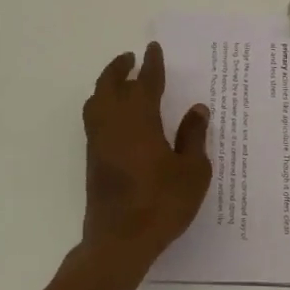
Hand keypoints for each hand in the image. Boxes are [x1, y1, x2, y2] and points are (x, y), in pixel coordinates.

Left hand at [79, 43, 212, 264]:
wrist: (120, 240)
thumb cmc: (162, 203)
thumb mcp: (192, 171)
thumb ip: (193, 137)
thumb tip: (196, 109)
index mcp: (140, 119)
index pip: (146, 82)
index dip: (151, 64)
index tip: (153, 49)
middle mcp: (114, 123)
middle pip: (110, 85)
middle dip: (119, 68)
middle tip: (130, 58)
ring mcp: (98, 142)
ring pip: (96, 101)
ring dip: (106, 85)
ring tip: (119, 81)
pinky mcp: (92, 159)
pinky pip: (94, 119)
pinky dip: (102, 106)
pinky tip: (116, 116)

======

▶ **The task**: Repeat the full set of records exactly, and output no pictures.

▶ **Worked solution**:
Hand keypoints for each hand in the image. Boxes are [x1, y1, x2, y2] and points are (x, y), in pixel coordinates.

Left hand at [79, 43, 212, 264]:
wrist: (120, 240)
thumb cmc: (162, 203)
thumb mcp: (192, 171)
thumb ip: (193, 137)
thumb tip: (196, 109)
index mcp: (140, 119)
index pip: (146, 82)
index dip: (151, 64)
index tip: (153, 49)
middle mcp: (114, 123)
middle pip: (110, 85)
middle dip: (119, 68)
middle tip: (130, 58)
ring mcp: (98, 142)
ring pip: (96, 101)
ring dip: (106, 85)
ring tip: (119, 81)
pinky mcp: (92, 159)
pinky pip: (94, 119)
pinky dip: (102, 106)
pinky tip: (116, 116)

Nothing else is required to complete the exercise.